**** SOURCE RECORDS ****
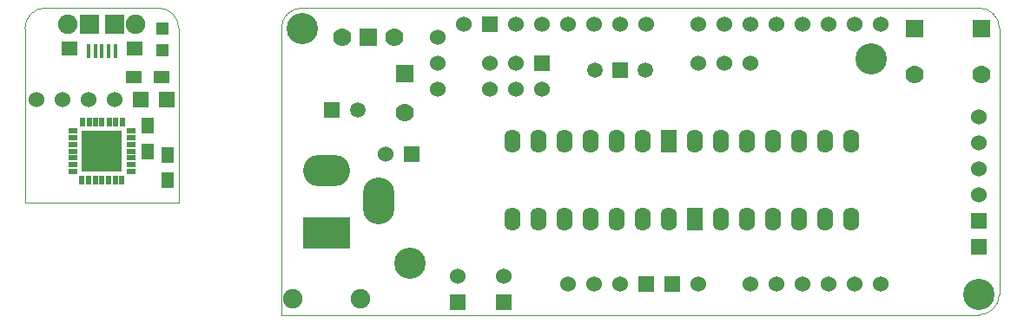
<source format=gts>
G04 #@! TF.FileFunction,Soldermask,Top*
%FSLAX46Y46*%
G04 Gerber Fmt 4.6, Leading zero omitted, Abs format (unit mm)*
G04 Created by KiCad (PCBNEW (2014-12-01 BZR 5309)-product) date Thu Dec  4 13:20:49 2014*
%MOMM*%
G01*
G04 APERTURE LIST*
%ADD10C,0.100000*%
%ADD11C,1.778000*%
%ADD12R,1.778000X1.778000*%
%ADD13C,3.048000*%
%ADD14R,4.572000X3.048000*%
%ADD15O,4.572000X3.048000*%
%ADD16O,3.048000X4.572000*%
%ADD17C,1.524000*%
%ADD18R,1.524000X1.524000*%
%ADD19O,1.574800X2.286000*%
%ADD20R,1.574800X2.286000*%
%ADD21C,1.905000*%
%ADD22C,1.501140*%
%ADD23R,1.501140X1.501140*%
%ADD24R,1.250000X1.500000*%
%ADD25R,0.406400X1.371600*%
%ADD26R,1.600200X1.422400*%
%ADD27R,1.905000X1.905000*%
%ADD28R,1.500000X1.300000*%
%ADD29R,0.492760X0.942340*%
%ADD30R,0.942340X0.492760*%
%ADD31R,2.042160X2.042160*%
%ADD32R,1.200000X1.200000*%
G04 APERTURE END LIST*
D10*
X120000000Y-60000000D02*
X120000000Y-34000000D01*
X120000000Y-34000000D02*
G75*
G03X118000000Y-32000000I-2000000J0D01*
G01*
X118000000Y-62000000D02*
G75*
G03X120000000Y-60000000I0J2000000D01*
G01*
X52000000Y-32000000D02*
G75*
G03X50000000Y-34000000I0J-2000000D01*
G01*
X50000000Y-62000000D02*
X50000000Y-34000000D01*
X118000000Y-62000000D02*
X50000000Y-62000000D01*
X52000000Y-32000000D02*
X118000000Y-32000000D01*
X25000000Y-34000000D02*
X25000000Y-51000000D01*
X40000000Y-51000000D02*
X40000000Y-48000000D01*
X25000000Y-51000000D02*
X40000000Y-51000000D01*
X40000000Y-48000000D02*
X40000000Y-46000000D01*
X40000000Y-46000000D02*
X40000000Y-34000000D01*
X38000000Y-32000000D02*
X27000000Y-32000000D01*
X40000000Y-34000000D02*
G75*
G03X38000000Y-32000000I-2000000J0D01*
G01*
X27000000Y-32000000D02*
G75*
G03X25000000Y-34000000I0J-2000000D01*
G01*
D11*
X55960000Y-34870000D03*
D12*
X58500000Y-34870000D03*
D11*
X61040000Y-34870000D03*
D12*
X118250000Y-34000000D03*
D11*
X111750000Y-38500000D03*
X118250000Y-38500000D03*
D12*
X111750000Y-34000000D03*
D13*
X118000000Y-60000000D03*
X62500000Y-57000000D03*
D14*
X54400000Y-54000000D03*
D15*
X54400000Y-47904000D03*
D16*
X59480000Y-50825000D03*
D17*
X70320000Y-39950000D03*
X70320000Y-37410000D03*
X72860000Y-39950000D03*
X72860000Y-37410000D03*
X75400000Y-39950000D03*
D18*
X75400000Y-37410000D03*
D17*
X85560000Y-33600000D03*
X83020000Y-33600000D03*
X80480000Y-33600000D03*
X77940000Y-33600000D03*
X75400000Y-33600000D03*
X72860000Y-33600000D03*
D18*
X70320000Y-33600000D03*
D17*
X67780000Y-33600000D03*
X108420000Y-33600000D03*
X105880000Y-33600000D03*
X103340000Y-33600000D03*
X100800000Y-33600000D03*
X98260000Y-33600000D03*
X95720000Y-33600000D03*
X93180000Y-33600000D03*
X90640000Y-33600000D03*
X108420000Y-59000000D03*
X105880000Y-59000000D03*
X103340000Y-59000000D03*
X100800000Y-59000000D03*
X98260000Y-59000000D03*
X95720000Y-59000000D03*
X90640000Y-59000000D03*
D18*
X88100000Y-59000000D03*
X85560000Y-59000000D03*
D17*
X83020000Y-59000000D03*
X80480000Y-59000000D03*
X77940000Y-59000000D03*
X65230000Y-34870000D03*
X65230000Y-37410000D03*
X65230000Y-39950000D03*
X71700000Y-58230000D03*
D18*
X71700000Y-60770000D03*
D17*
X67200000Y-58230000D03*
D18*
X67200000Y-60770000D03*
D19*
X102970000Y-44990000D03*
X100430000Y-44990000D03*
X97890000Y-44990000D03*
X95350000Y-44990000D03*
X92810000Y-44990000D03*
X90270000Y-44990000D03*
D20*
X87730000Y-44990000D03*
D19*
X85190000Y-44990000D03*
X82650000Y-44990000D03*
X80110000Y-44990000D03*
X77570000Y-44990000D03*
X75030000Y-44990000D03*
X72490000Y-44990000D03*
X105510000Y-44990000D03*
X72490000Y-52610000D03*
X75030000Y-52610000D03*
X77570000Y-52610000D03*
X80110000Y-52610000D03*
X82650000Y-52610000D03*
X85190000Y-52610000D03*
X87730000Y-52610000D03*
D20*
X90270000Y-52610000D03*
D19*
X92810000Y-52610000D03*
X95350000Y-52610000D03*
X97890000Y-52610000D03*
X100430000Y-52610000D03*
X102970000Y-52610000D03*
X105510000Y-52610000D03*
D18*
X118000000Y-55350000D03*
X118000000Y-52810000D03*
D17*
X118000000Y-50270000D03*
X118000000Y-47730000D03*
X118000000Y-45190000D03*
X118000000Y-42650000D03*
D21*
X57702000Y-60467000D03*
X51098000Y-60467000D03*
D22*
X85450940Y-38080000D03*
X80569060Y-38080000D03*
D23*
X83010000Y-38080000D03*
D11*
X62000000Y-42250000D03*
D12*
X62000000Y-38440000D03*
D13*
X52000000Y-34000000D03*
X107500000Y-37000000D03*
D17*
X90640000Y-37410000D03*
X93180000Y-37410000D03*
X95720000Y-37410000D03*
D23*
X54910000Y-41970000D03*
D22*
X57450000Y-41970000D03*
D18*
X62700000Y-46300000D03*
D17*
X60160000Y-46300000D03*
D24*
X36925000Y-46000000D03*
X36925000Y-43500000D03*
X38925000Y-48850000D03*
X38925000Y-46350000D03*
D25*
X32500000Y-36250000D03*
X31849760Y-36250000D03*
X31199520Y-36250000D03*
X33150240Y-36250000D03*
X33800480Y-36250000D03*
D26*
X35675000Y-35996000D03*
X29325000Y-35996000D03*
D27*
X33706500Y-33583000D03*
X31293500Y-33583000D03*
D21*
X35802000Y-33583000D03*
X29198000Y-33583000D03*
D28*
X35650000Y-38800000D03*
X38350000Y-38800000D03*
D29*
X31199520Y-48849880D03*
X31849760Y-48849880D03*
X32500000Y-48849880D03*
X33150240Y-48849880D03*
D30*
X35352420Y-47950720D03*
X35352420Y-47300480D03*
X35352420Y-46650240D03*
X35352420Y-46000000D03*
X35352420Y-45349760D03*
X35352420Y-44699520D03*
X35352420Y-44049280D03*
D29*
X30549280Y-48849880D03*
D31*
X33449960Y-46949960D03*
X31550040Y-46949960D03*
X31550040Y-45050040D03*
X33449960Y-45050040D03*
D29*
X34501520Y-43147580D03*
X33851280Y-43147580D03*
X33201040Y-43147580D03*
X32500000Y-43147580D03*
X31900560Y-43147580D03*
X31250320Y-43147580D03*
X30600080Y-43147580D03*
D30*
X29650120Y-44049280D03*
X29650120Y-44699520D03*
X29650120Y-45349760D03*
X29650120Y-46000000D03*
X29650120Y-46650240D03*
X29650120Y-47300480D03*
X29650120Y-47950720D03*
D29*
X33800480Y-48849880D03*
X34450720Y-48849880D03*
D32*
X38400000Y-36150000D03*
X38400000Y-34050000D03*
D18*
X38850000Y-41000000D03*
X36310000Y-41000000D03*
D17*
X33770000Y-41000000D03*
X31230000Y-41000000D03*
X28690000Y-41000000D03*
X26150000Y-41000000D03*
M02*

</source>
****
**EXERCISE OBJECTIVE**. Instructions for the copy: start at the first entry, stop after the line containing "X83020000Y-33600000D03*", keep every line exact, and drop the pictures.

**ANSWER BOX**.
<source format=gts>
G04 #@! TF.FileFunction,Soldermask,Top*
%FSLAX46Y46*%
G04 Gerber Fmt 4.6, Leading zero omitted, Abs format (unit mm)*
G04 Created by KiCad (PCBNEW (2014-12-01 BZR 5309)-product) date Thu Dec  4 13:20:49 2014*
%MOMM*%
G01*
G04 APERTURE LIST*
%ADD10C,0.100000*%
%ADD11C,1.778000*%
%ADD12R,1.778000X1.778000*%
%ADD13C,3.048000*%
%ADD14R,4.572000X3.048000*%
%ADD15O,4.572000X3.048000*%
%ADD16O,3.048000X4.572000*%
%ADD17C,1.524000*%
%ADD18R,1.524000X1.524000*%
%ADD19O,1.574800X2.286000*%
%ADD20R,1.574800X2.286000*%
%ADD21C,1.905000*%
%ADD22C,1.501140*%
%ADD23R,1.501140X1.501140*%
%ADD24R,1.250000X1.500000*%
%ADD25R,0.406400X1.371600*%
%ADD26R,1.600200X1.422400*%
%ADD27R,1.905000X1.905000*%
%ADD28R,1.500000X1.300000*%
%ADD29R,0.492760X0.942340*%
%ADD30R,0.942340X0.492760*%
%ADD31R,2.042160X2.042160*%
%ADD32R,1.200000X1.200000*%
G04 APERTURE END LIST*
D10*
X120000000Y-60000000D02*
X120000000Y-34000000D01*
X120000000Y-34000000D02*
G75*
G03X118000000Y-32000000I-2000000J0D01*
G01*
X118000000Y-62000000D02*
G75*
G03X120000000Y-60000000I0J2000000D01*
G01*
X52000000Y-32000000D02*
G75*
G03X50000000Y-34000000I0J-2000000D01*
G01*
X50000000Y-62000000D02*
X50000000Y-34000000D01*
X118000000Y-62000000D02*
X50000000Y-62000000D01*
X52000000Y-32000000D02*
X118000000Y-32000000D01*
X25000000Y-34000000D02*
X25000000Y-51000000D01*
X40000000Y-51000000D02*
X40000000Y-48000000D01*
X25000000Y-51000000D02*
X40000000Y-51000000D01*
X40000000Y-48000000D02*
X40000000Y-46000000D01*
X40000000Y-46000000D02*
X40000000Y-34000000D01*
X38000000Y-32000000D02*
X27000000Y-32000000D01*
X40000000Y-34000000D02*
G75*
G03X38000000Y-32000000I-2000000J0D01*
G01*
X27000000Y-32000000D02*
G75*
G03X25000000Y-34000000I0J-2000000D01*
G01*
D11*
X55960000Y-34870000D03*
D12*
X58500000Y-34870000D03*
D11*
X61040000Y-34870000D03*
D12*
X118250000Y-34000000D03*
D11*
X111750000Y-38500000D03*
X118250000Y-38500000D03*
D12*
X111750000Y-34000000D03*
D13*
X118000000Y-60000000D03*
X62500000Y-57000000D03*
D14*
X54400000Y-54000000D03*
D15*
X54400000Y-47904000D03*
D16*
X59480000Y-50825000D03*
D17*
X70320000Y-39950000D03*
X70320000Y-37410000D03*
X72860000Y-39950000D03*
X72860000Y-37410000D03*
X75400000Y-39950000D03*
D18*
X75400000Y-37410000D03*
D17*
X85560000Y-33600000D03*
X83020000Y-33600000D03*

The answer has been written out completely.